Revisiting HomeCourt and the Suns, this rather short-term ownership fuels an equally negative perception. With only four majority ownership changes made in the NBA in the last 10 years, it goes without saying these commitments are long withstanding as well as impressionable. Leading up to the 2023 sale of the Phoenix Suns, the (now) ex-majority owner Robert Sarver had undergone investigation for fostering a racist, misogynistic, and hostile working environment. The silence from HomeCourt, who worked closely with Sarver since the sale is quite frankly troubling. Short-term ownership in this case has triggered disruption to team and fan culture where unclear signals are being dealt from the top of the value chain.

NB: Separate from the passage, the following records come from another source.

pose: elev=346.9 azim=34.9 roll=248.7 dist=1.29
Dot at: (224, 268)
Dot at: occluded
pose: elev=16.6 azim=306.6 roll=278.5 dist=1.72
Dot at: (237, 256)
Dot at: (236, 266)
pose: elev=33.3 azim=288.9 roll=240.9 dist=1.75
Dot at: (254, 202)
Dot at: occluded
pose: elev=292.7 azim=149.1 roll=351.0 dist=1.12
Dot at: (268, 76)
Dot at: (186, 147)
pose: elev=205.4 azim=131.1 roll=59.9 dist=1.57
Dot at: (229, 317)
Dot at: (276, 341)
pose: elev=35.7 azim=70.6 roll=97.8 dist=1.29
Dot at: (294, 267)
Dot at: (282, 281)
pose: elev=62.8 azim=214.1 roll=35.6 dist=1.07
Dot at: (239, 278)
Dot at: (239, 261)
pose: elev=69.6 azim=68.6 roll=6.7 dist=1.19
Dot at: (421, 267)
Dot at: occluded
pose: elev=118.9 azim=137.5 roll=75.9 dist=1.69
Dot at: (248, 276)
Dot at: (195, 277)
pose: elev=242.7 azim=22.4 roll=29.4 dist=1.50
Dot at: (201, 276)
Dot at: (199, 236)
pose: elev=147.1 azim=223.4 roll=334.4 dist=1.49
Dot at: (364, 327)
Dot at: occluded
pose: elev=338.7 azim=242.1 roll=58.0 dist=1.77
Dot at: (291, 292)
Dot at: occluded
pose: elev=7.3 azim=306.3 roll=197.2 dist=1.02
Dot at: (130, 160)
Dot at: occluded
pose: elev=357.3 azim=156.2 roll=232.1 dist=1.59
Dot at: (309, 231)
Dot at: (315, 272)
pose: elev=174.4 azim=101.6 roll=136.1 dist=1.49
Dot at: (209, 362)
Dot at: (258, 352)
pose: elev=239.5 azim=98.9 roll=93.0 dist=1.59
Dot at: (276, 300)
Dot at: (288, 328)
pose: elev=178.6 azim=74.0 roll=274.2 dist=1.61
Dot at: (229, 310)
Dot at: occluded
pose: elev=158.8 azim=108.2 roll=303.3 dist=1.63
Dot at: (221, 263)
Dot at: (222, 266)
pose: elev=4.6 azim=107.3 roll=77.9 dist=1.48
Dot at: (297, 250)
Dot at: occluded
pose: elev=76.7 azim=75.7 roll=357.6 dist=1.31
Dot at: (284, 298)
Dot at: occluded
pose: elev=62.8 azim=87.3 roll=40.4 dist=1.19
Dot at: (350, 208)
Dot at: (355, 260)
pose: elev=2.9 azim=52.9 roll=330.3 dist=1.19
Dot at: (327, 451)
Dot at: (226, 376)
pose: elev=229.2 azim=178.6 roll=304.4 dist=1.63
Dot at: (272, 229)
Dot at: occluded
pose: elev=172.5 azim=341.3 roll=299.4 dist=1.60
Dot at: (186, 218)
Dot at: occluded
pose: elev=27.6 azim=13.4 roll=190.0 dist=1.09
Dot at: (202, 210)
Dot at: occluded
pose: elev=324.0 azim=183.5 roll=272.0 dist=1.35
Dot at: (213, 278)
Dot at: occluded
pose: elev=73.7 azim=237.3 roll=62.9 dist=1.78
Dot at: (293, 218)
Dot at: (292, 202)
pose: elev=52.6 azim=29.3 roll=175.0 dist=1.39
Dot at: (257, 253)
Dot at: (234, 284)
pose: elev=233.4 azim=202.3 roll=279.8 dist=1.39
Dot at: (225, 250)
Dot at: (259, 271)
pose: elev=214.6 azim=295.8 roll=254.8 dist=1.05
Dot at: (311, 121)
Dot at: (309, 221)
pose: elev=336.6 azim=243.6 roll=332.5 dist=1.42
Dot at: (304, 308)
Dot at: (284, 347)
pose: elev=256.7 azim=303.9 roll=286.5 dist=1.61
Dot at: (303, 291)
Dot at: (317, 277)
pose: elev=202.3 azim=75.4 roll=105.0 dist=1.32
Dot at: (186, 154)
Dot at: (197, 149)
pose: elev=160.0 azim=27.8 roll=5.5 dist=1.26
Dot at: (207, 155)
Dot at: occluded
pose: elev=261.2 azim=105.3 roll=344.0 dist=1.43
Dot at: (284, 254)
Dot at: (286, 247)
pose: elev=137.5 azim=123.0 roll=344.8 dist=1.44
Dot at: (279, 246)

The pride fans take in their team is expected to be reflected by owners. This is exemplified by those with entire documentaries dedicated to the teams they’ve invested in; namely Ryan Reynolds, or Birmingham FC minority stakeholder Tom Brady, who was seen enjoying a pre-match pint with fans at a local Birmingham City pub. This type of engagement cannot be replicated by suits with deep pockets, and fans are picking up on it.

The Anti-PE (for now)

This may lead you to wonder where and when leagues might put a stop to entity ownership, and the NFL would tell you here and now. The NFL is currently the world’s most valuable sports league with a 2022 revenue of $12 Billion USD, more than double FIFA’s 2022 revenue — cue the football v football argument. Point being, the world’s most valuable sports league has shut out PE investors, any ownership group exceeding 25 people, public companies, and the list goes on. This traditional, almost stubborn, ownership regulation is justified by the success of the franchises, notably the Dallas Cowboys, the world’s most valuable sports team valued at $9.2 billion USD. But amid the continued growth in the NFL, their team owners themselves are pushing for PE investors to generate more cash flow. So, what will it be? Does the NFL know something we don’t about institutional ownership, (or maybe something we already do) or is it on the horizon for the American sports league?

At the End of the Day

If nothing else, this industry summary makes it clear that PE investment is not right for every team, every time. Regulation varies from league to continent, and reputation sneaks up behind it. Being a relatively new investment strategy, the undisputed financial success of PE team and league ownership will surely lead to more investment. Industry experts predict existing high-profile sports investment groups such as Magic Johnson Enterprises and Kevin Durant’s 35V to jump-in. As we sit back and watch, we can expect reactive trends to level out and reveal whether investors and their desires can co-exist with fans and theirs.